Lay out the lines below as a two-column CSV headed text and answer, with one row for each line that asks for something, holding its wording and its full answer in separate quoted fields with line breaks turned into spaces. Leave the pictures out.

| Data |
..........

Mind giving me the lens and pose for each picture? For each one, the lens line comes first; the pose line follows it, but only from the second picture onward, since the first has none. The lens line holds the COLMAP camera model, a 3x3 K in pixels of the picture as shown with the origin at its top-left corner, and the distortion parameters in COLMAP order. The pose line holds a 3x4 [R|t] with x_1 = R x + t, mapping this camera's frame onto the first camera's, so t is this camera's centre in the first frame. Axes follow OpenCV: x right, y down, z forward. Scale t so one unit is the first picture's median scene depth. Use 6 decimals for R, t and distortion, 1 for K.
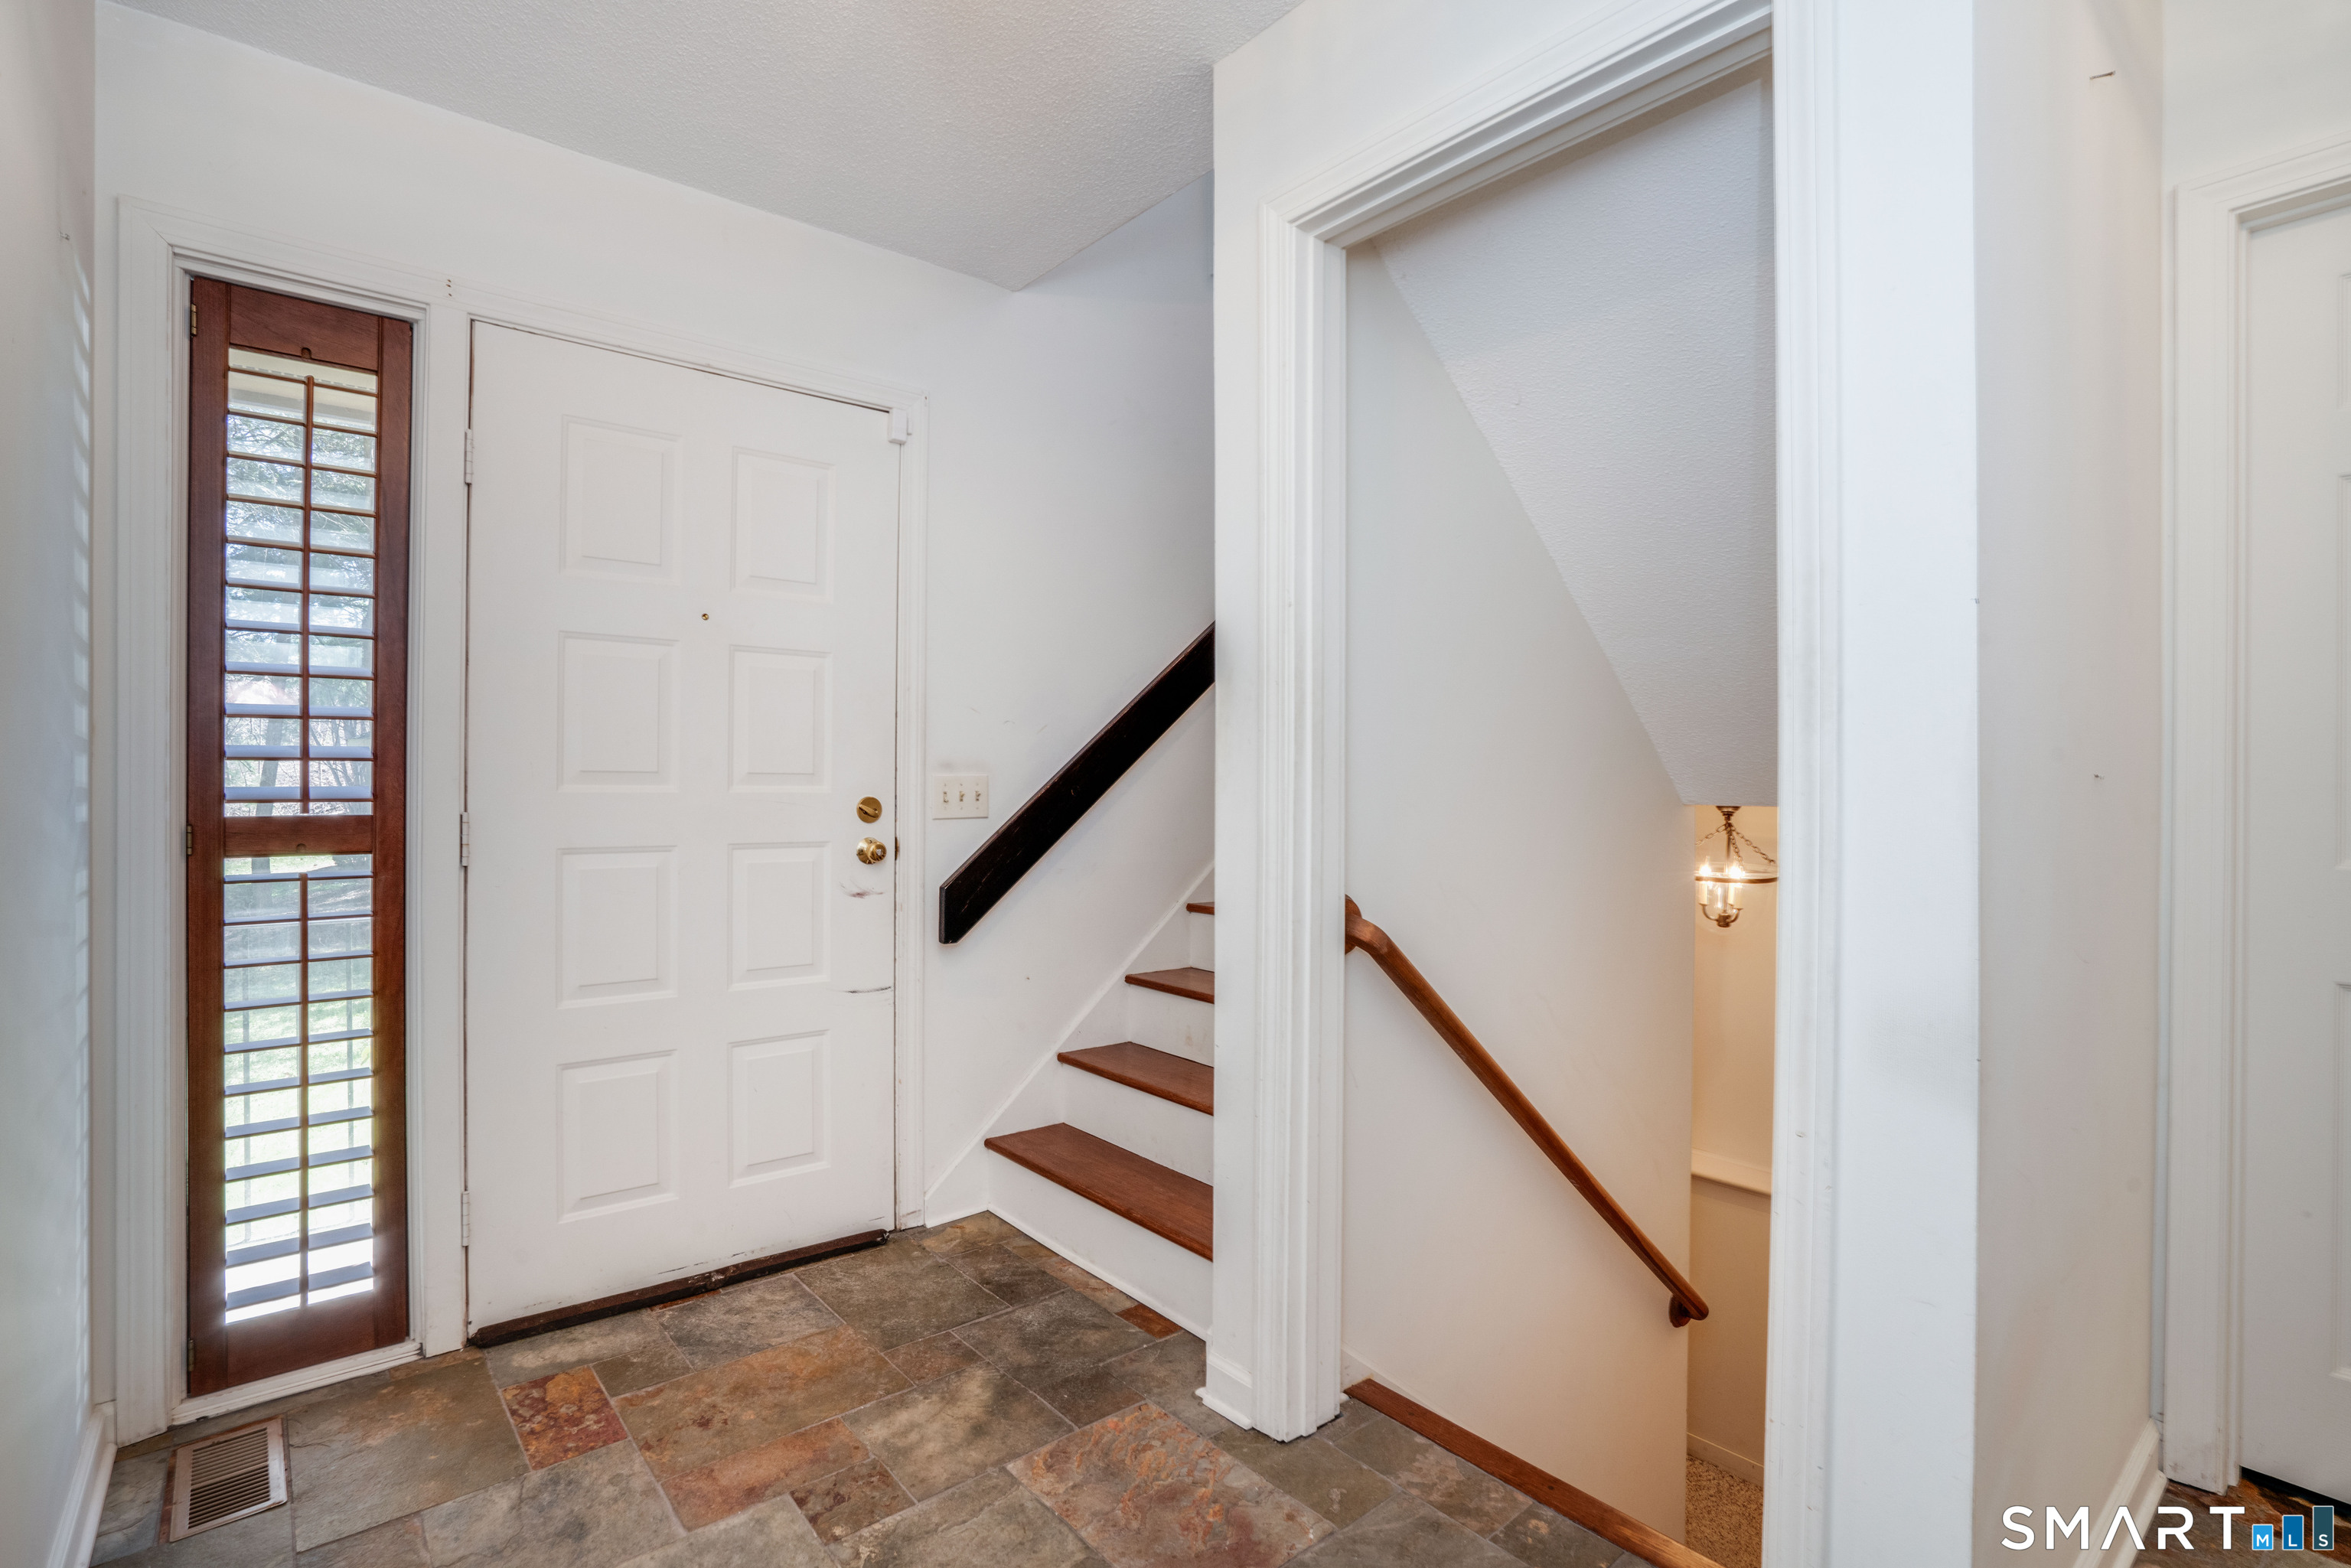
lens RADIAL K [[1092.0, 0, 1175.5], [0, 1092.0, 784.0], [0, 0, 1]] dist [-0.059772, 0.021435]
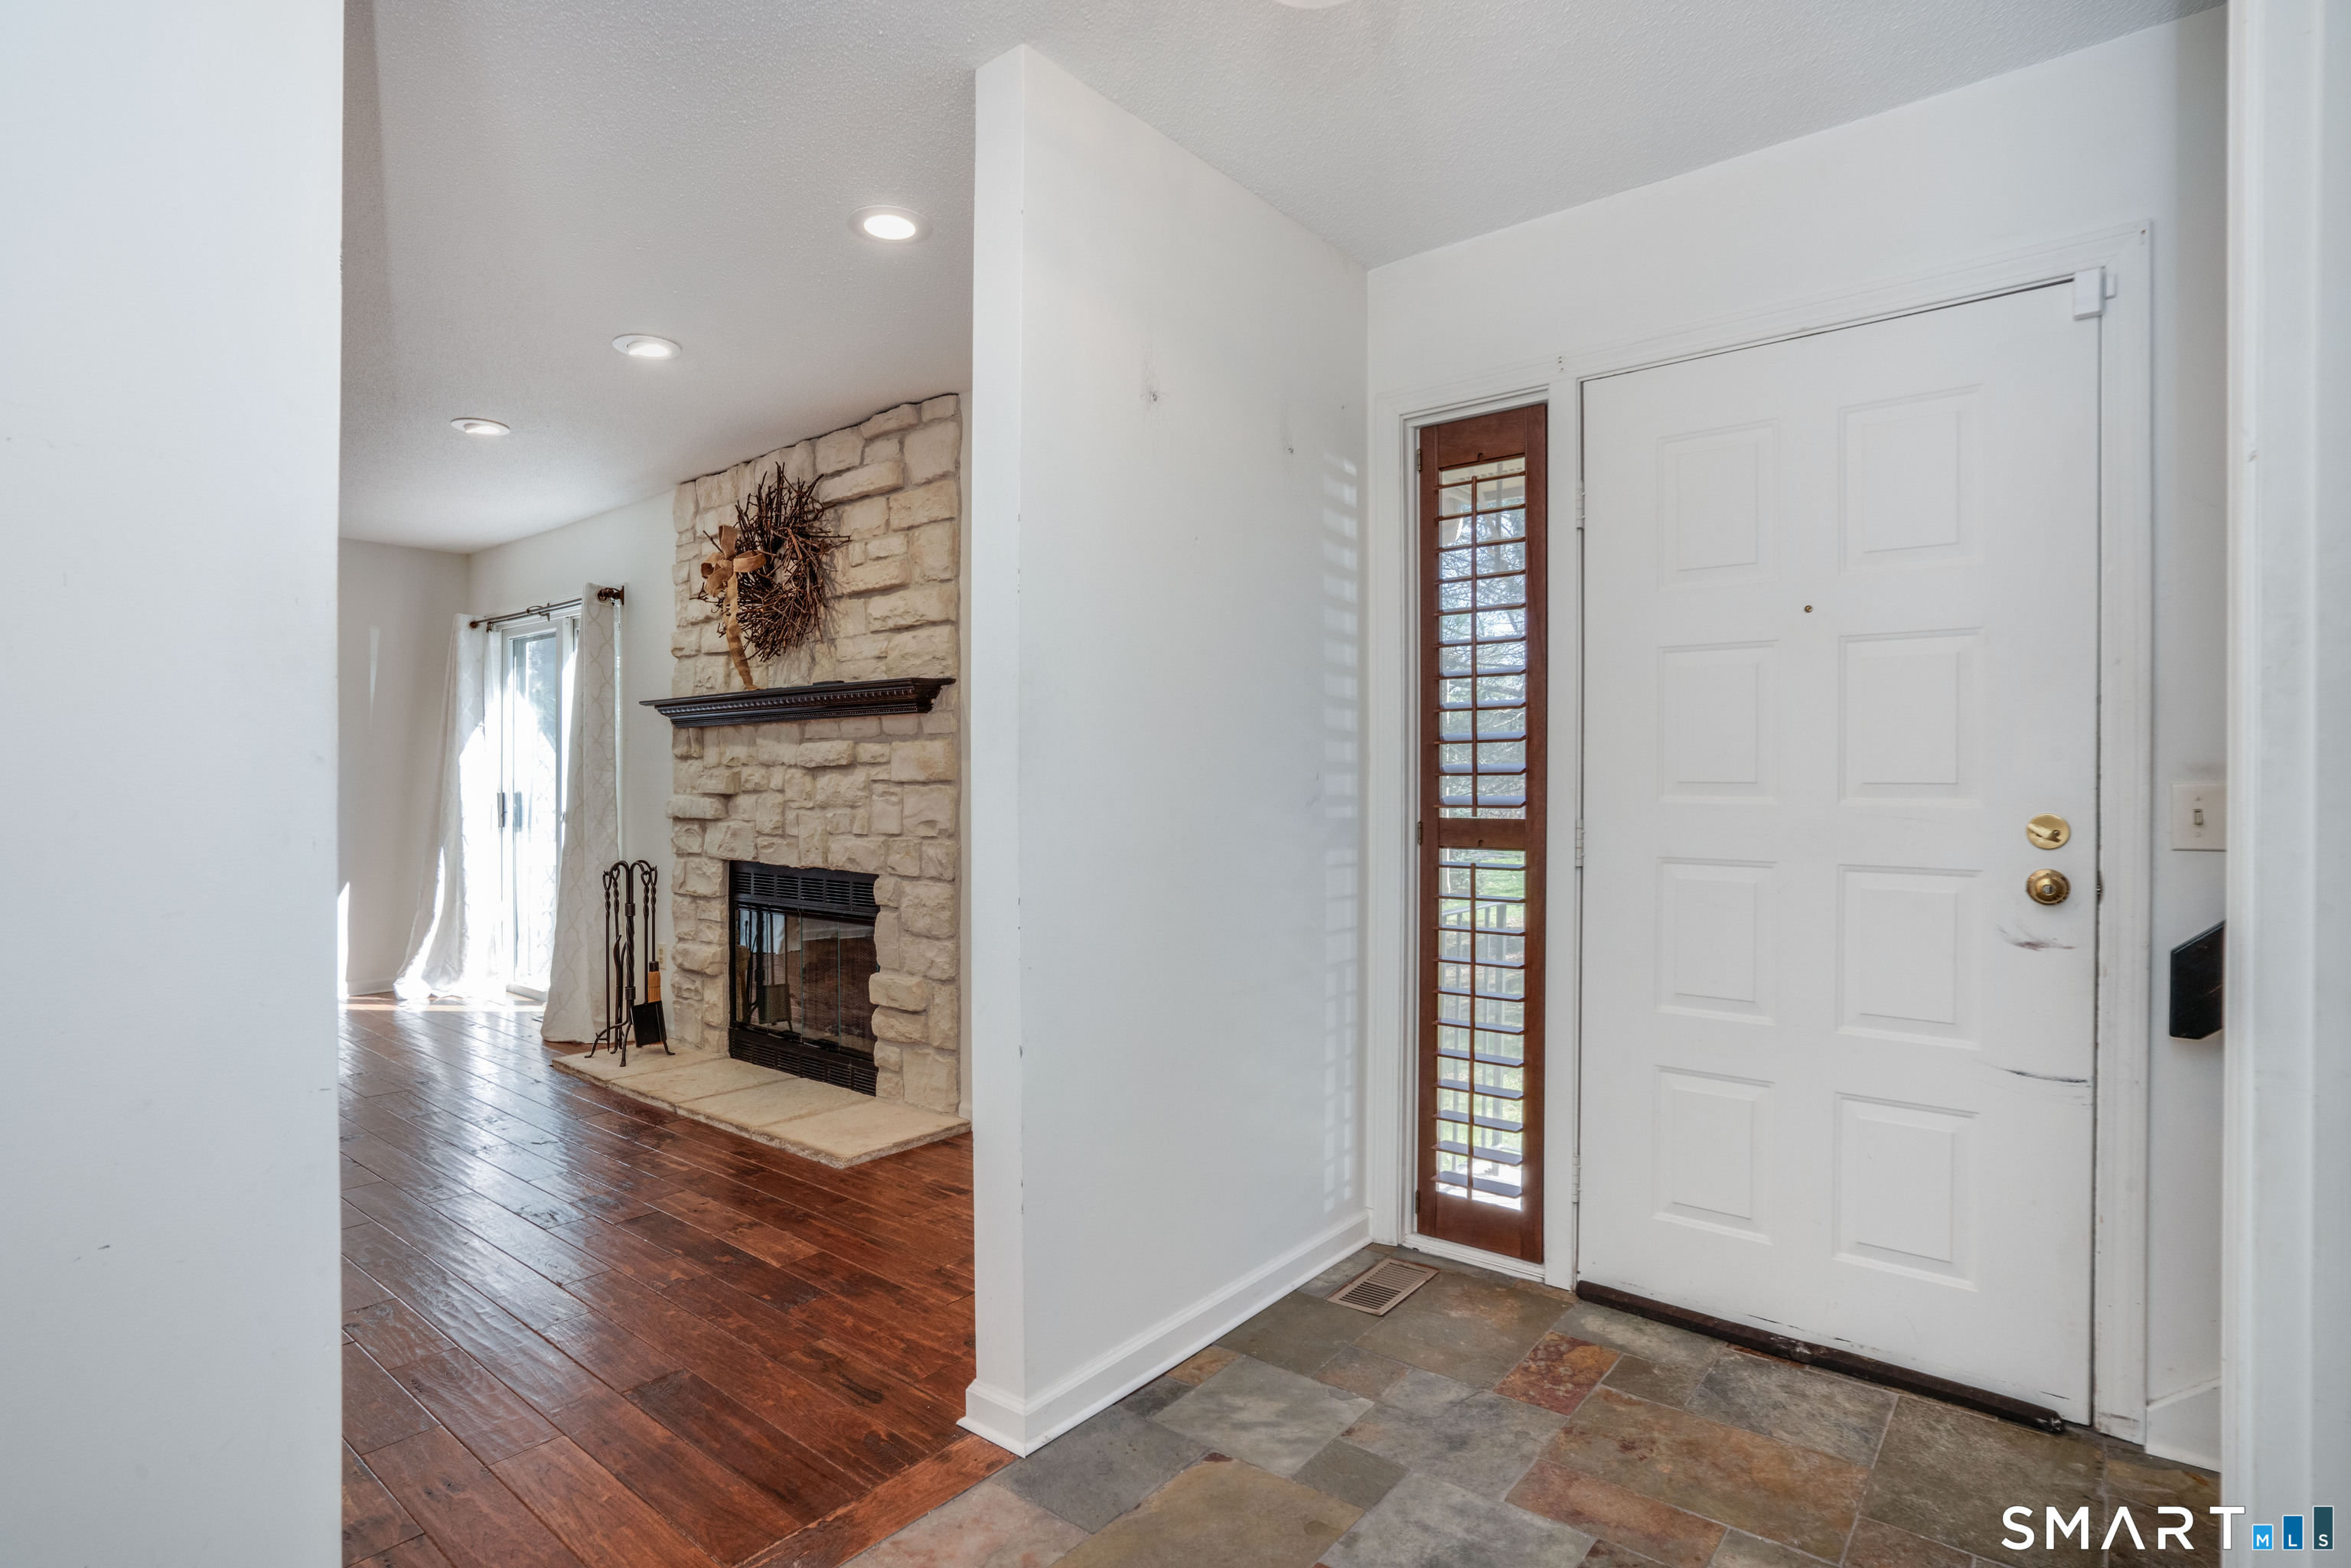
lens RADIAL K [[1169.2, 0, 1175.5], [0, 1169.2, 784.0], [0, 0, 1]] dist [-0.055562, 0.026835]
pose [[0.191376, -0.003173, -0.981512, 0.470097], [-0.003447, 0.999986, -0.003905, -0.004672], [0.981511, 0.004131, 0.191362, 0.351586]]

..........

| Solved problem |
text,answer
"Mind giving me the lens and pose for each picture? For each one, the lens line comes first; the pose line follows it, but only from the second picture onward, since the first has none. The lens line holds the COLMAP camera model, a 3x3 K in pixels of the picture as shown with the origin at its top-left corner, and the distortion parameters in COLMAP order. The pose line holds a 3x4 [R|t] with x_1 = R x + t, mapping this camera's frame onto the first camera's, so t is this camera's centre in the first frame. Axes follow OpenCV: x right, y down, z forward. Scale t so one unit is the first picture's median scene depth. Use 6 decimals for R, t and distortion, 1 for K.","lens RADIAL K [[1092.0, 0, 1175.5], [0, 1092.0, 784.0], [0, 0, 1]] dist [-0.059772, 0.021435] lens RADIAL K [[1169.2, 0, 1175.5], [0, 1169.2, 784.0], [0, 0, 1]] dist [-0.055562, 0.026835] pose [[0.191376, -0.003173, -0.981512, 0.470097], [-0.003447, 0.999986, -0.003905, -0.004672], [0.981511, 0.004131, 0.191362, 0.351586]]"